We are lucky enough in Charlotte to have a Children’s science museum in town. One of our visits a few weeks ago, I noticed a flier for the very first mini-maker faire in Charlotte. I knew the term Makers but had not heard about the faires so I made a mental note to bring my curious daughter to the event. My initial thought was that it was a convention of DIY-ers in the technology and engineering space. However, while it is some of that, I was blown away by how diverse and rich the experience was around innovations in arts, sciences and technology. It was like a giant and fun science fair. Where else do you get to touch and feel a 3D printed car?? Yep, you read that right. A whole car made of components printed from a 3D printer.
At a typical Maker Faire, makers of every kind – whether in technology, crafts, engineering, science, education, writing or visual arts – gather to share the beauty of their own creative genius and to network with fellow creatives. The air is bustling with excitement and brimming with possibility. You’ll easily be able to see its effect in your daughter’s eyes as she soaks it all in through conversations, projects, and experiments. There are numerous opportunities for interaction such as engaging with a scientist through question and answer, sitting in on an explanation of how a robot works before making a simple robot of her own, or taking part in a workshop about making homemade butter. These events are meant to be hands-on, so encourage your daughter to dig in!
A little history …
Maker Media, the publisher of MAKE magazine since 2005, is responsible for the genesis of the Maker Faire. The first Maker Faire began in San Mateo, California, one year after the magazine was published, and has since reached worldwide influence with nearly 150 Featured and Mini Maker Faires around the world and thousands upon thousands of makers and visitors in attendance. Fifty percent of the attendees come with their children, as these events are intended to suit all ages, but because Maker Faires can be a bit overwhelming (we’re talking 75,000 people in one location), it’s always a good idea to introduce your daughter to these types of events by first taking her to a Mini Maker Faire.
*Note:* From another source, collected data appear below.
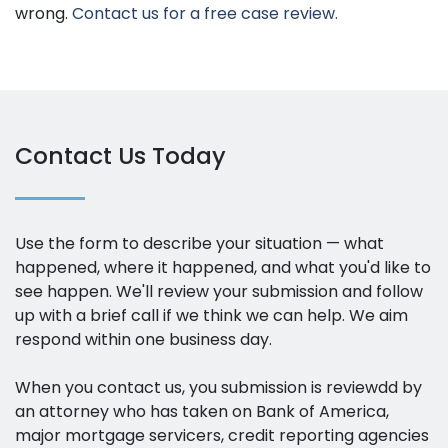
wrong.
Contact us for a free case review.
Contact Us Today
Use the form to describe your situation — what
happened, where it happened, and what you'd like to
see happen. We'll review your submission and follow
up with a brief call if we think we can help. We aim
respond within one business day.
When you contact us, you submission is reviewdd by
an attorney who has taken on Bank of America,
major mortgage servicers, credit reporting agencies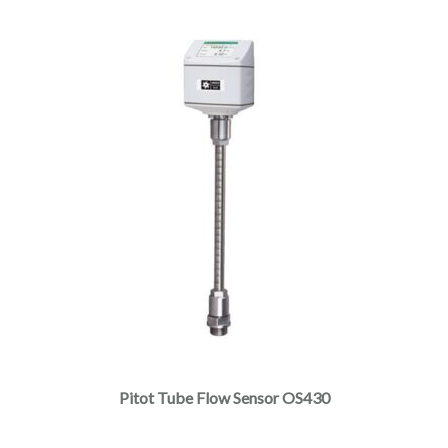
Pitot Tube Flow Sensor OS430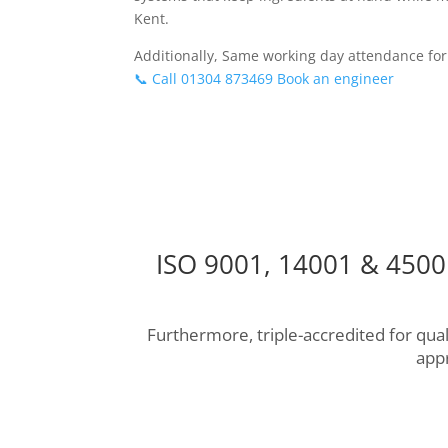
Kent.
Additionally, Same working day attendance for
📞 Call 01304 873469
Book an engineer
ISO 9001, 14001 & 45001
Furthermore, triple-accredited for qu
app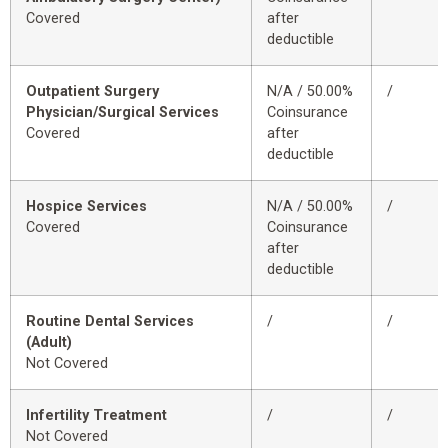
Covered
after
deductible
Outpatient Surgery
N/A / 50.00%
/
Physician/Surgical Services
Coinsurance
Covered
after
deductible
Hospice Services
N/A / 50.00%
/
Covered
Coinsurance
after
deductible
Routine Dental Services
/
/
(Adult)
Not Covered
Infertility Treatment
/
/
Not Covered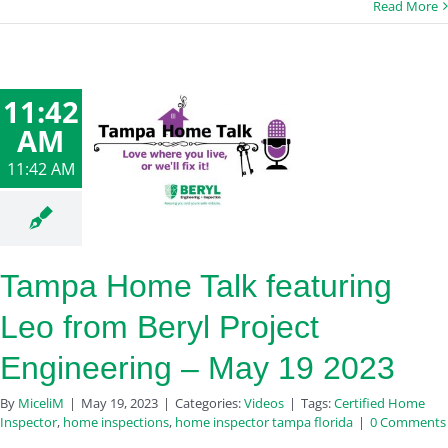
Read More
11:42
AM
11:42 AM
Tampa Home Talk featuring
Leo from Beryl Project
Engineering – May 19 2023
By
MiceliM
|
May 19, 2023
|
Categories:
Videos
|
Tags:
Certified Home
Inspector
,
home inspections
,
home inspector tampa florida
|
0 Comments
Does your city have a mini faire?
Mini Maker Faires are the local versions of the Maker Faire. They are put on by the community for the community, and have a totally different flavor than the national Maker Faire. Each community naturally creates its own essence – maybe the culture of the city is modern and technology oriented or maybe it’s more focused on reinventing old world techniques – those aspects of the community are fully embodied in the spirit of each Mini Maker Faire. Participating in an event of this size is a wonderful opportunity for you to introduce your daughter to people within your own sphere that can inspire her in her own creativity. You may even connect with organizations that host programs in your city that you never knew existed or find a personal mentor for your daughter in her particular field of interest. It could also be a great opportunity for your daughter to find something new she’d be interested in pursuing. The Maker Faire’s website keeps an updated schedule of all the mini fairies nationally.
When you decide to visit a faire, here are 3 Tips for having a successful visit to your 1st Faire:
Look ahead at the schedule and pick out the workshops or exhibitions you don’t want to miss. Plan your visit around those events because many of them will have timed sessions for their demonstrations. Also, this will allow you to pick activities that are great fit for your child’s age and interests.
Bring some cash: Many vendors will be selling some of their unique handmade wares and its not uncommon to find that they are not prepared to accept other forms of payment outside of cash. My daughter and I were both bummed after we tasted some delicious honey but needed cash to buy it.
Explore boldly: Do your best to add some activities into the mix that your child has had no exposure to. This, after all, is the point of the faire. On our way home, I asked my daughter what her favorite experience at the faire was and to my surprise, my then almost 4 year old daughter LOVED the Oculus Rift virtual reality experience! This is not something I expected to be memorable for her at all.
That’s it. All that’s left to do is for you to look up your city, plan a visit, and tell us all about it when you do!